_Exercise directions_
Could you turn every line of the entries below into a numbered list, dropping any blank lines and leaving the pictures out?

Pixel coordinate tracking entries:
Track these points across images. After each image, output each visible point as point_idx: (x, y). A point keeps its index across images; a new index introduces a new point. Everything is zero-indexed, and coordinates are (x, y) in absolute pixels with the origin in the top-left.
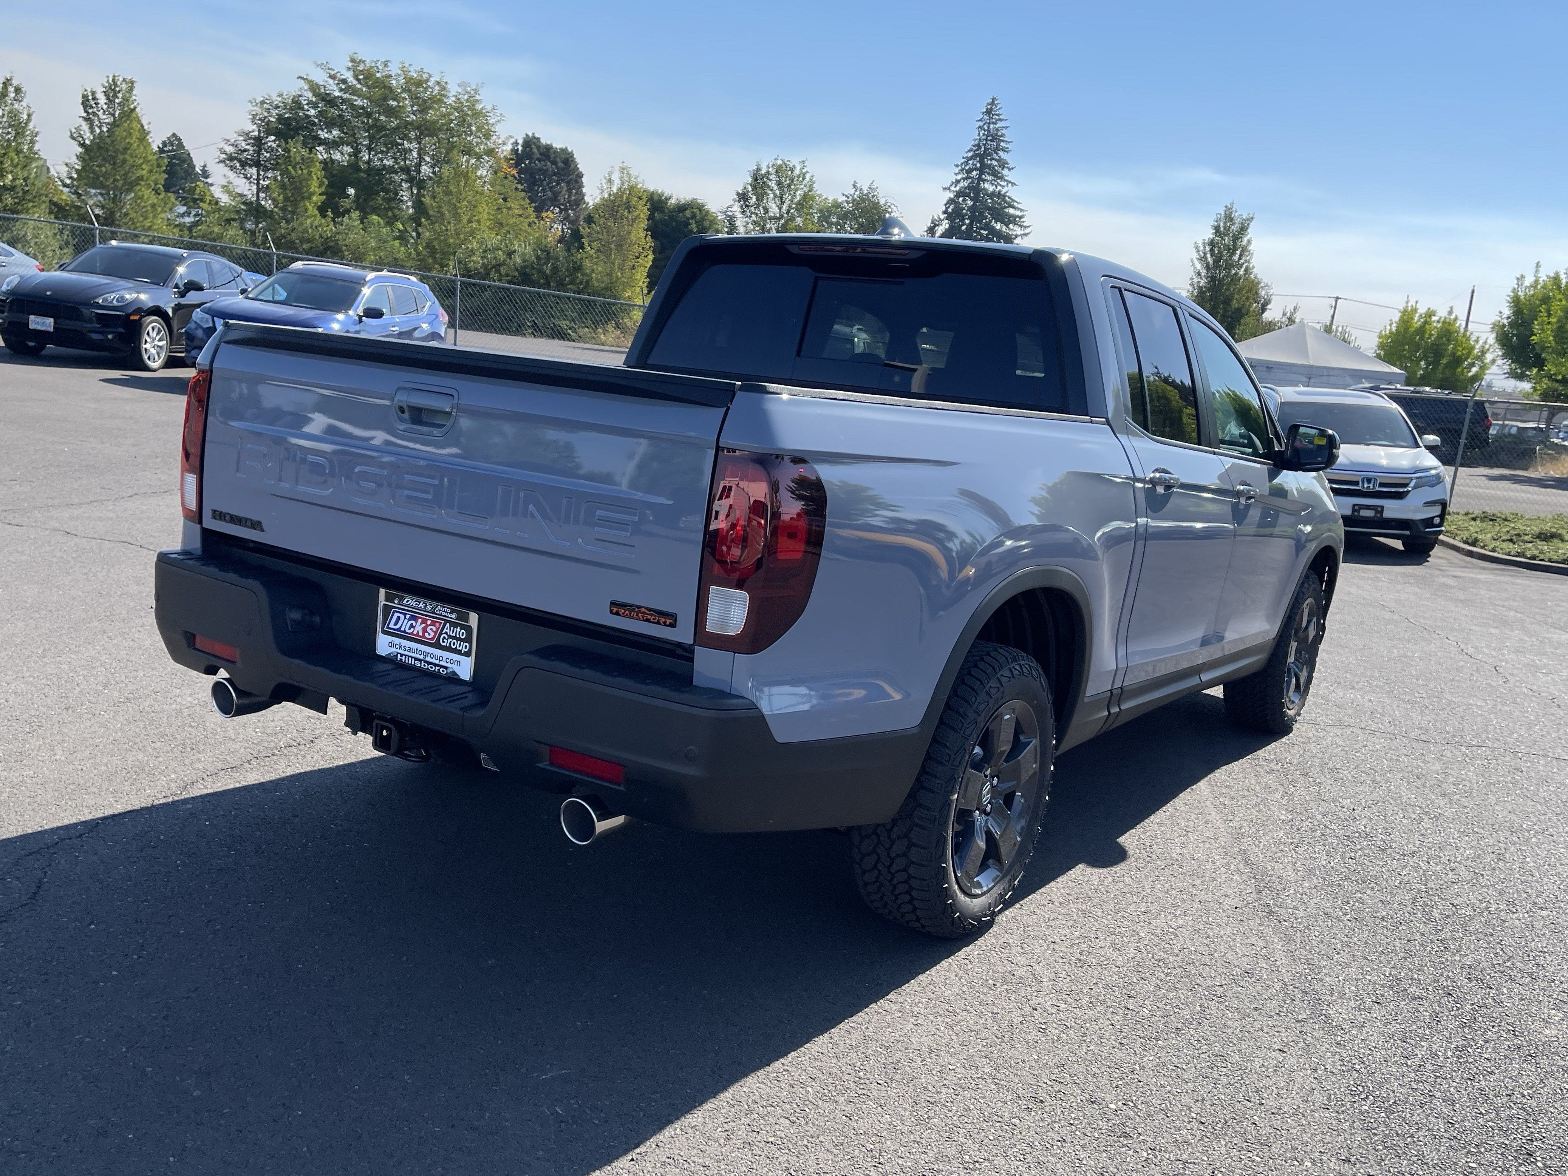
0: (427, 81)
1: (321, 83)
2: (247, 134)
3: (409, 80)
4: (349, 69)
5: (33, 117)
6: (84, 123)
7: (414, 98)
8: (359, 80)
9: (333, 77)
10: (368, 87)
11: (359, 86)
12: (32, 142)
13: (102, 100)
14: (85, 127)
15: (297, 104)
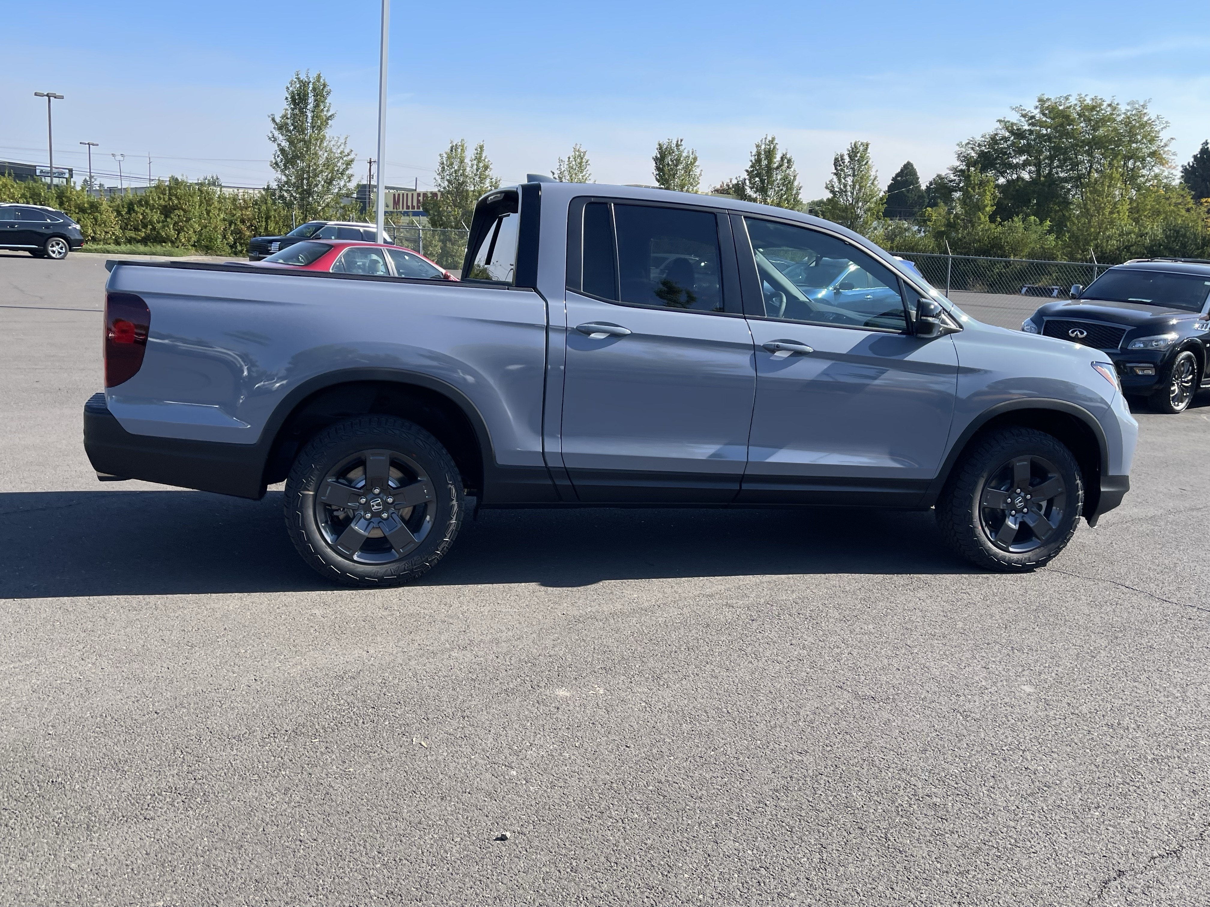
0: (1101, 105)
1: (1015, 122)
2: (956, 169)
3: (1086, 108)
4: (1036, 107)
5: (797, 177)
6: (835, 177)
7: (1088, 120)
8: (1044, 115)
9: (1024, 116)
10: (1053, 119)
11: (1044, 119)
12: (797, 194)
13: (847, 159)
14: (835, 179)
15: (994, 140)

_Output for this task_
1. Track these points across images. After each image, output each visible point as point_idx: (x, y). A point keeps its index across images; a new index introduces a new point. Everything is zero-indexed, and coordinates are (x, y) in absolute pixels with the origin in the top-left.
2. 0: (427, 81)
3. 1: (321, 83)
4. 2: (247, 134)
5. 3: (409, 80)
6. 4: (349, 69)
7. 5: (33, 117)
8. 6: (84, 123)
9. 7: (414, 98)
10. 8: (359, 80)
11. 9: (333, 77)
12. 10: (368, 87)
13. 11: (359, 86)
14. 12: (32, 142)
15. 13: (102, 100)
16. 14: (85, 127)
17. 15: (297, 104)
18. 0: (1101, 105)
19. 1: (1015, 122)
20. 2: (956, 169)
21. 3: (1086, 108)
22. 4: (1036, 107)
23. 5: (797, 177)
24. 6: (835, 177)
25. 7: (1088, 120)
26. 8: (1044, 115)
27. 9: (1024, 116)
28. 10: (1053, 119)
29. 11: (1044, 119)
30. 12: (797, 194)
31. 13: (847, 159)
32. 14: (835, 179)
33. 15: (994, 140)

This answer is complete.